* _Exercise objective_
In the blog post on RxJava for multi-level data retrieval, extract the stretch from "Exactly how the" through "no remote data." without altering a word.

* _Given passage_

Blog Post

RxJava for Multi-Level Data Retrieval

Reinhard Hafenscher
Illustration: RxJava for Multi-Level Data Retrieval

RxJava can be useful for many things, and in this post, we’ll have a look at how to use it to add offline support to your app.

What does offline support mean? It means that our UI needs to get its data from the server as well as some kind of local cache. Grabbing data from the server and caching it on its own isn’t all that complicated, but putting it together in a way that makes sense isn’t necessarily straightforward. In this post, I’ll demonstrate how we did it.

Simple Beginnings

Let’s start with the basic components we’ll use throughout the post, our RemoteDataProvider and our DataCacher:

/** Provides access to data on the server. */
interface RemoteDataProvider {

    /** Queries the server for data. */
    fun getData() : Single<Data>
}

/** Allows you to store and retrieve data from our local cache. */
interface DataCache {

    /** Gets the latest data from our cache. */
    fun getData(): Single<Data>

    /** Puts the data into our cache. */
    fun cacheData(data: Data): Completable
}

Exactly how the interfaces are implemented doesn’t matter, but what does matter is that they are using RxJava to return their data. With the implementation details out of the way, we can take a look at the most straightforward way to use the interfaces:

// DemoActitivity.kt

var currentData: Data = null

private fun fetchData() {
    // Fetch the cached data.
    dataCache.getData()
        .subscribeOn(Schedulers.io())
        .observeOn(AndroidSchedulers.mainThread())
        .subscribeBy(onSuccess = {
            if (currentData == null) {
                // We only want to display the cached data when we have no remote data.
                displayData(it)
            }
        })
    // Fetch the remote data.
    remoteDataProvider
        .getData()
        .subscribeOn(Schedulers.io())
        .observeOn(AndroidSchedulers.mainThread())
        .flatMap {
            // When the request is successful, we want to cache the result.
            dataCache
                .cacheData(it)
                .andThen(Single.just(it))
        }
        .subscribeBy(onSuccess = {
            displayData(it)
        }, onError = {
            displayError(it)
        })
}

As you can see, there’s a lot going on here. We need to query the data from two different sources, we need to make sure that our new data gets put into the cache, we have to worry about the order of the data coming in, and worst of all, we have to do this for every screen in our app.

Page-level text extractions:
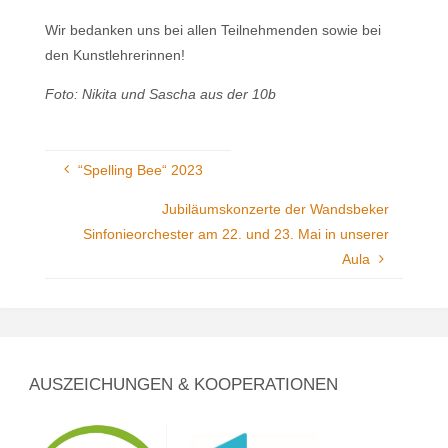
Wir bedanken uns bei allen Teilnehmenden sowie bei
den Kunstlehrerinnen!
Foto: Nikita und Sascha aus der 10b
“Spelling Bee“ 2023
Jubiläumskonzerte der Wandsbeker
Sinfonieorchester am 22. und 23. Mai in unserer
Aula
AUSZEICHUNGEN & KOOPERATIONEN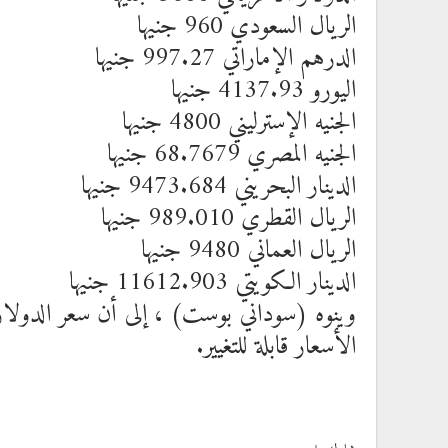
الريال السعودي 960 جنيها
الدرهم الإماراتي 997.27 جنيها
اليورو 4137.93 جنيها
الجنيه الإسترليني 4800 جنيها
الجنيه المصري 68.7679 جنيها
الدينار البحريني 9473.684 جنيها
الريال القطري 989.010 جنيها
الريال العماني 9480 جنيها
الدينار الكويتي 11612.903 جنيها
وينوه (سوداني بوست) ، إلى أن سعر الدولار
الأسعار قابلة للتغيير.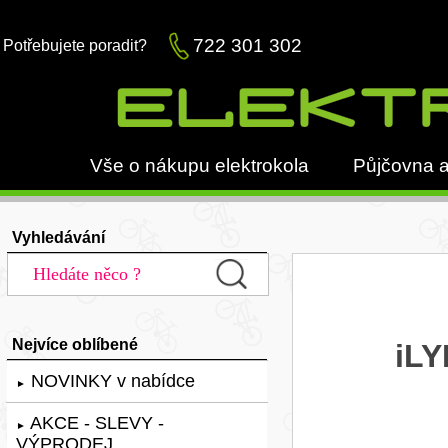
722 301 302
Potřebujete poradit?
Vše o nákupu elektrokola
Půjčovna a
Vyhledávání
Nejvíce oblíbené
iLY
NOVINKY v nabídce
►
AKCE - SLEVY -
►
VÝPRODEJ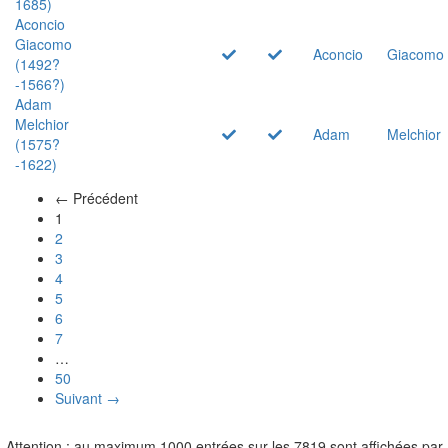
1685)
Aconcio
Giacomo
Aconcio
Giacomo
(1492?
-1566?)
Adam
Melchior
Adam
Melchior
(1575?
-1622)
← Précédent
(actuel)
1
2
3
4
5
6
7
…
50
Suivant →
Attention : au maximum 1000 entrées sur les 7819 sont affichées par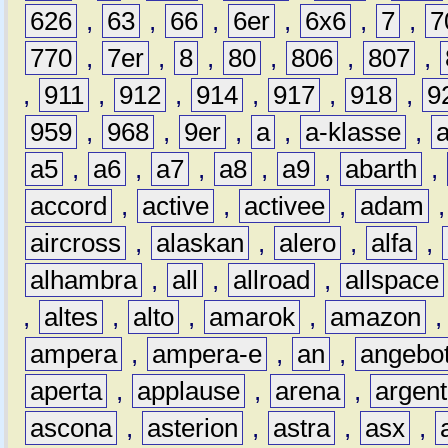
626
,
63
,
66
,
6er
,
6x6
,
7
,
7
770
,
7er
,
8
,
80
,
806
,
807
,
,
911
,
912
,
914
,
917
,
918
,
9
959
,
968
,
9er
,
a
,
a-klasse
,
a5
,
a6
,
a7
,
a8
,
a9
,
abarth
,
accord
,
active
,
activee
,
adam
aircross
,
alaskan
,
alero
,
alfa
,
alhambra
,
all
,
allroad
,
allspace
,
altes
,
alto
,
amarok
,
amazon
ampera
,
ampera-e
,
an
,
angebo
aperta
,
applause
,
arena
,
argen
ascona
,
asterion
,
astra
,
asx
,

* _Answer section_
Exactly how the interfaces are implemented doesn’t matter, but what does matter is that they are using RxJava to return their data. With the implementation details out of the way, we can take a look at the most straightforward way to use the interfaces:

// DemoActitivity.kt

var currentData: Data = null

private fun fetchData() {
    // Fetch the cached data.
    dataCache.getData()
        .subscribeOn(Schedulers.io())
        .observeOn(AndroidSchedulers.mainThread())
        .subscribeBy(onSuccess = {
            if (currentData == null) {
                // We only want to display the cached data when we have no remote data.